Moving on to (my second run of) Electropolis:
The game certainly played MUCH quicker than last week but the happy noises from Res diminished quickly as our tile-laying, spacial shenanigans progressed. Gerv was quite a fair distance in front at the final calculation but I don't think this is going to see much table action in the coming months: "it's okaaaaaay" seemed to be the consensus (although I adore the aesthetics).
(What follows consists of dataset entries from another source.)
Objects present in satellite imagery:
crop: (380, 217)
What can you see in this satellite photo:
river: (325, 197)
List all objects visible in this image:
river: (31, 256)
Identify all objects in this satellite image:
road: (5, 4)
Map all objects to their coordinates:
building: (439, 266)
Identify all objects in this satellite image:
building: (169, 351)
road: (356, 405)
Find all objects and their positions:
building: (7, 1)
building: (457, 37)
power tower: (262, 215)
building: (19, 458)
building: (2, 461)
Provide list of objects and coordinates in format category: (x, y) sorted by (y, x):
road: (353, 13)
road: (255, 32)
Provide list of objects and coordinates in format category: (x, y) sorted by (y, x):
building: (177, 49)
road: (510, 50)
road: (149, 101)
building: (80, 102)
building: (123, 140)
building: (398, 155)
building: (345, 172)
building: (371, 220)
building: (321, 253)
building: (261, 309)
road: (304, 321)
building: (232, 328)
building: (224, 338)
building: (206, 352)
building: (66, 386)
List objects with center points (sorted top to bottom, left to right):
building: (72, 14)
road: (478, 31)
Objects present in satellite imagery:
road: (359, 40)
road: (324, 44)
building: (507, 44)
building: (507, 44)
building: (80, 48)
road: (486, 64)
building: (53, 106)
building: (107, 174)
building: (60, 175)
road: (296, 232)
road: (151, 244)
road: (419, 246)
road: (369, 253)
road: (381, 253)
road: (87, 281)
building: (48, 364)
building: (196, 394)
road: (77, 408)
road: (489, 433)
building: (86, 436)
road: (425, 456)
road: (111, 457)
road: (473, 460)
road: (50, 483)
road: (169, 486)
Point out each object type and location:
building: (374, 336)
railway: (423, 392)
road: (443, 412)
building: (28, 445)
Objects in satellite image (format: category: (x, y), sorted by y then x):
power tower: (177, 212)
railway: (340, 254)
The tables split and re-formed (there was also an ongoing Tulip Bubble and a Cryptid - which was abandoned after on a few turns when it emerged that everyone had made mistakes with their Yes-es and Noes). Aaron and myself were keen to play Welcome to Centerville in tribute to the marvellous Chad Jensen (particularly as Dominant Species would've sucked away the whole evening) - who sadly passed away that day; we were joined by Phil P (long time gaming pal from my days working in London AND ale-chucking culprit from earlier) and eager-to-try-anything RoW regular Ian:
Aaron made a strong start and never really looked back; the control of the four suburbs garnering him a rich harvest of six-value bonuses that took both of his markers (Prestige, Money) to 50+. I managed a (no so respectable second by barely breaking in to the 40s BUT it mattered not as we raised a figurative glass to the jolly good fellow.
Our table finished with L.L.A.M.A. for some noisy, follow-my-card-play/ladder climbing, SdJ-nominated funtimes(TM).
The beer had flowed easily as the Plough's bijou backroom walls groaned under the pressure of almost thirty dobber-shovin', card-floppin', auction-biddin' attendees: a club record and a lucrative evening for the smiling landlady! All of this bade very well for the two days to come!